- [Given information]:
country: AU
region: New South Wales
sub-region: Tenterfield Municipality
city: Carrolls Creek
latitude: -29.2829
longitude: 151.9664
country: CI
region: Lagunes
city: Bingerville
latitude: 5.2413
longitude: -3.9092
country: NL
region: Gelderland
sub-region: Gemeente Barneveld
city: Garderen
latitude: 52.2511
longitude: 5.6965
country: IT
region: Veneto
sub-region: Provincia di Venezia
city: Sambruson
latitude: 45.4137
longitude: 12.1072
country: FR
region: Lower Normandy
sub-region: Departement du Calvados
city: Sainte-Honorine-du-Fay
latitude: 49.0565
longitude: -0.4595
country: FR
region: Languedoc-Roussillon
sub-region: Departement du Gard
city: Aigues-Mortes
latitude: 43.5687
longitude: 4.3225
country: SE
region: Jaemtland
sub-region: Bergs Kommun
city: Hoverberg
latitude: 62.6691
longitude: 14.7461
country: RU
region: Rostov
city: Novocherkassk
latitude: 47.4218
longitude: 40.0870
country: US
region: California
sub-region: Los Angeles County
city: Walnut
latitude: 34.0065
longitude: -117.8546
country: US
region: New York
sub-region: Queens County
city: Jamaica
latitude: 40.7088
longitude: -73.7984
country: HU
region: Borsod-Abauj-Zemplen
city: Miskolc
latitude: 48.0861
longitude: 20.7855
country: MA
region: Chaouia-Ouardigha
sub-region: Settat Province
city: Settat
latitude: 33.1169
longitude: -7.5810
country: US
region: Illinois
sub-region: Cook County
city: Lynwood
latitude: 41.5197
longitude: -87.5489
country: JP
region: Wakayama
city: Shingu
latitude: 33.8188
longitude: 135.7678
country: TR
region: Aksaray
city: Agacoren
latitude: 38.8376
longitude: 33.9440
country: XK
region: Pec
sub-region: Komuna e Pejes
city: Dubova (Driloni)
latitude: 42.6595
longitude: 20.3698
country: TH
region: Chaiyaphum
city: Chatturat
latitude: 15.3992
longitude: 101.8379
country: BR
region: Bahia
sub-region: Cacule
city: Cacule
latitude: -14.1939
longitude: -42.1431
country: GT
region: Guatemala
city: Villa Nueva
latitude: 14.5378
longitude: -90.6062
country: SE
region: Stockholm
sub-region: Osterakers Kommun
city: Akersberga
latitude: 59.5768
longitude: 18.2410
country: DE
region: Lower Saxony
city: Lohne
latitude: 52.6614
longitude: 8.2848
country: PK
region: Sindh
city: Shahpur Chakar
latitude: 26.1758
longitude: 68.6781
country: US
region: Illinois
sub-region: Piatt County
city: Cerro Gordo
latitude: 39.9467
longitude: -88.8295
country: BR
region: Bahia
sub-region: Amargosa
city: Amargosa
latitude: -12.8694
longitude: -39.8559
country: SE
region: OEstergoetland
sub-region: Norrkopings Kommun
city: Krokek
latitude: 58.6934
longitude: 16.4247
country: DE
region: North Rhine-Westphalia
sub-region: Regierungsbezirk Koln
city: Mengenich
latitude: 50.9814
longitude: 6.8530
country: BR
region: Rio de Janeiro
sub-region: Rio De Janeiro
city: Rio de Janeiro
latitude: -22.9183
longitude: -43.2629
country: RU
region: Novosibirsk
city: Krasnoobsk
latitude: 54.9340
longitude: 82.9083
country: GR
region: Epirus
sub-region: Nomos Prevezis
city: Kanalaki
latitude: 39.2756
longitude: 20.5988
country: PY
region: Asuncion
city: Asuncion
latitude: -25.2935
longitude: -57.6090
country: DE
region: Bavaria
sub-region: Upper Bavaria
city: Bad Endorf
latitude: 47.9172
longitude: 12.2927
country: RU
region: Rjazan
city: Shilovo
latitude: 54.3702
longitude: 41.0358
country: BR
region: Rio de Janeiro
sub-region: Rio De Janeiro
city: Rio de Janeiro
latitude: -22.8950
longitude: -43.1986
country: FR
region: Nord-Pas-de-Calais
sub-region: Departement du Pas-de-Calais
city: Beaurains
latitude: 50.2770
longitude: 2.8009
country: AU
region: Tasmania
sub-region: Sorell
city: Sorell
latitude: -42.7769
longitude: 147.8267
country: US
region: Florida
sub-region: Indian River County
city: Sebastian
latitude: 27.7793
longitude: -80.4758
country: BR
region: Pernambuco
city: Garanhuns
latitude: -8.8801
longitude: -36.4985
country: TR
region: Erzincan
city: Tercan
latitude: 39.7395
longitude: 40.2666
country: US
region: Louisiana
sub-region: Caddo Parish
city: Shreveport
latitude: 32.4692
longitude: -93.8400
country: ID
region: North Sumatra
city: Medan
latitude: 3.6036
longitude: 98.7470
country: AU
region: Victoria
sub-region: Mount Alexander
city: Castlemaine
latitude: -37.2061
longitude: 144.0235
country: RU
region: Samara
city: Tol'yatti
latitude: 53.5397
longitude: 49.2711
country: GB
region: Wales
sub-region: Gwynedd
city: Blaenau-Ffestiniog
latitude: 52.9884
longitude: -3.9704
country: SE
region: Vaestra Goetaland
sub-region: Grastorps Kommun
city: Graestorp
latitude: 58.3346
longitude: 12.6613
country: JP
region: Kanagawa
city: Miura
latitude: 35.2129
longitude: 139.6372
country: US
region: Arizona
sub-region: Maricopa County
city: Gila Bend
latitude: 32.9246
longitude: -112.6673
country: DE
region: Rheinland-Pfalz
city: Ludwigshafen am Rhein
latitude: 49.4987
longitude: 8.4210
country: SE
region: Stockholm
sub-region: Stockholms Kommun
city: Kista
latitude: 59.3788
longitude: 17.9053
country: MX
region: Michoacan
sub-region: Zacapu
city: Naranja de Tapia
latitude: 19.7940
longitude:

- [Given request]: Duplicate every line of the material above verbatim, in its original order, without altering any field or value.

- [Result]:
country: AU
region: New South Wales
sub-region: Tenterfield Municipality
city: Carrolls Creek
latitude: -29.2829
longitude: 151.9664
country: CI
region: Lagunes
city: Bingerville
latitude: 5.2413
longitude: -3.9092
country: NL
region: Gelderland
sub-region: Gemeente Barneveld
city: Garderen
latitude: 52.2511
longitude: 5.6965
country: IT
region: Veneto
sub-region: Provincia di Venezia
city: Sambruson
latitude: 45.4137
longitude: 12.1072
country: FR
region: Lower Normandy
sub-region: Departement du Calvados
city: Sainte-Honorine-du-Fay
latitude: 49.0565
longitude: -0.4595
country: FR
region: Languedoc-Roussillon
sub-region: Departement du Gard
city: Aigues-Mortes
latitude: 43.5687
longitude: 4.3225
country: SE
region: Jaemtland
sub-region: Bergs Kommun
city: Hoverberg
latitude: 62.6691
longitude: 14.7461
country: RU
region: Rostov
city: Novocherkassk
latitude: 47.4218
longitude: 40.0870
country: US
region: California
sub-region: Los Angeles County
city: Walnut
latitude: 34.0065
longitude: -117.8546
country: US
region: New York
sub-region: Queens County
city: Jamaica
latitude: 40.7088
longitude: -73.7984
country: HU
region: Borsod-Abauj-Zemplen
city: Miskolc
latitude: 48.0861
longitude: 20.7855
country: MA
region: Chaouia-Ouardigha
sub-region: Settat Province
city: Settat
latitude: 33.1169
longitude: -7.5810
country: US
region: Illinois
sub-region: Cook County
city: Lynwood
latitude: 41.5197
longitude: -87.5489
country: JP
region: Wakayama
city: Shingu
latitude: 33.8188
longitude: 135.7678
country: TR
region: Aksaray
city: Agacoren
latitude: 38.8376
longitude: 33.9440
country: XK
region: Pec
sub-region: Komuna e Pejes
city: Dubova (Driloni)
latitude: 42.6595
longitude: 20.3698
country: TH
region: Chaiyaphum
city: Chatturat
latitude: 15.3992
longitude: 101.8379
country: BR
region: Bahia
sub-region: Cacule
city: Cacule
latitude: -14.1939
longitude: -42.1431
country: GT
region: Guatemala
city: Villa Nueva
latitude: 14.5378
longitude: -90.6062
country: SE
region: Stockholm
sub-region: Osterakers Kommun
city: Akersberga
latitude: 59.5768
longitude: 18.2410
country: DE
region: Lower Saxony
city: Lohne
latitude: 52.6614
longitude: 8.2848
country: PK
region: Sindh
city: Shahpur Chakar
latitude: 26.1758
longitude: 68.6781
country: US
region: Illinois
sub-region: Piatt County
city: Cerro Gordo
latitude: 39.9467
longitude: -88.8295
country: BR
region: Bahia
sub-region: Amargosa
city: Amargosa
latitude: -12.8694
longitude: -39.8559
country: SE
region: OEstergoetland
sub-region: Norrkopings Kommun
city: Krokek
latitude: 58.6934
longitude: 16.4247
country: DE
region: North Rhine-Westphalia
sub-region: Regierungsbezirk Koln
city: Mengenich
latitude: 50.9814
longitude: 6.8530
country: BR
region: Rio de Janeiro
sub-region: Rio De Janeiro
city: Rio de Janeiro
latitude: -22.9183
longitude: -43.2629
country: RU
region: Novosibirsk
city: Krasnoobsk
latitude: 54.9340
longitude: 82.9083
country: GR
region: Epirus
sub-region: Nomos Prevezis
city: Kanalaki
latitude: 39.2756
longitude: 20.5988
country: PY
region: Asuncion
city: Asuncion
latitude: -25.2935
longitude: -57.6090
country: DE
region: Bavaria
sub-region: Upper Bavaria
city: Bad Endorf
latitude: 47.9172
longitude: 12.2927
country: RU
region: Rjazan
city: Shilovo
latitude: 54.3702
longitude: 41.0358
country: BR
region: Rio de Janeiro
sub-region: Rio De Janeiro
city: Rio de Janeiro
latitude: -22.8950
longitude: -43.1986
country: FR
region: Nord-Pas-de-Calais
sub-region: Departement du Pas-de-Calais
city: Beaurains
latitude: 50.2770
longitude: 2.8009
country: AU
region: Tasmania
sub-region: Sorell
city: Sorell
latitude: -42.7769
longitude: 147.8267
country: US
region: Florida
sub-region: Indian River County
city: Sebastian
latitude: 27.7793
longitude: -80.4758
country: BR
region: Pernambuco
city: Garanhuns
latitude: -8.8801
longitude: -36.4985
country: TR
region: Erzincan
city: Tercan
latitude: 39.7395
longitude: 40.2666
country: US
region: Louisiana
sub-region: Caddo Parish
city: Shreveport
latitude: 32.4692
longitude: -93.8400
country: ID
region: North Sumatra
city: Medan
latitude: 3.6036
longitude: 98.7470
country: AU
region: Victoria
sub-region: Mount Alexander
city: Castlemaine
latitude: -37.2061
longitude: 144.0235
country: RU
region: Samara
city: Tol'yatti
latitude: 53.5397
longitude: 49.2711
country: GB
region: Wales
sub-region: Gwynedd
city: Blaenau-Ffestiniog
latitude: 52.9884
longitude: -3.9704
country: SE
region: Vaestra Goetaland
sub-region: Grastorps Kommun
city: Graestorp
latitude: 58.3346
longitude: 12.6613
country: JP
region: Kanagawa
city: Miura
latitude: 35.2129
longitude: 139.6372
country: US
region: Arizona
sub-region: Maricopa County
city: Gila Bend
latitude: 32.9246
longitude: -112.6673
country: DE
region: Rheinland-Pfalz
city: Ludwigshafen am Rhein
latitude: 49.4987
longitude: 8.4210
country: SE
region: Stockholm
sub-region: Stockholms Kommun
city: Kista
latitude: 59.3788
longitude: 17.9053
country: MX
region: Michoacan
sub-region: Zacapu
city: Naranja de Tapia
latitude: 19.7940
longitude:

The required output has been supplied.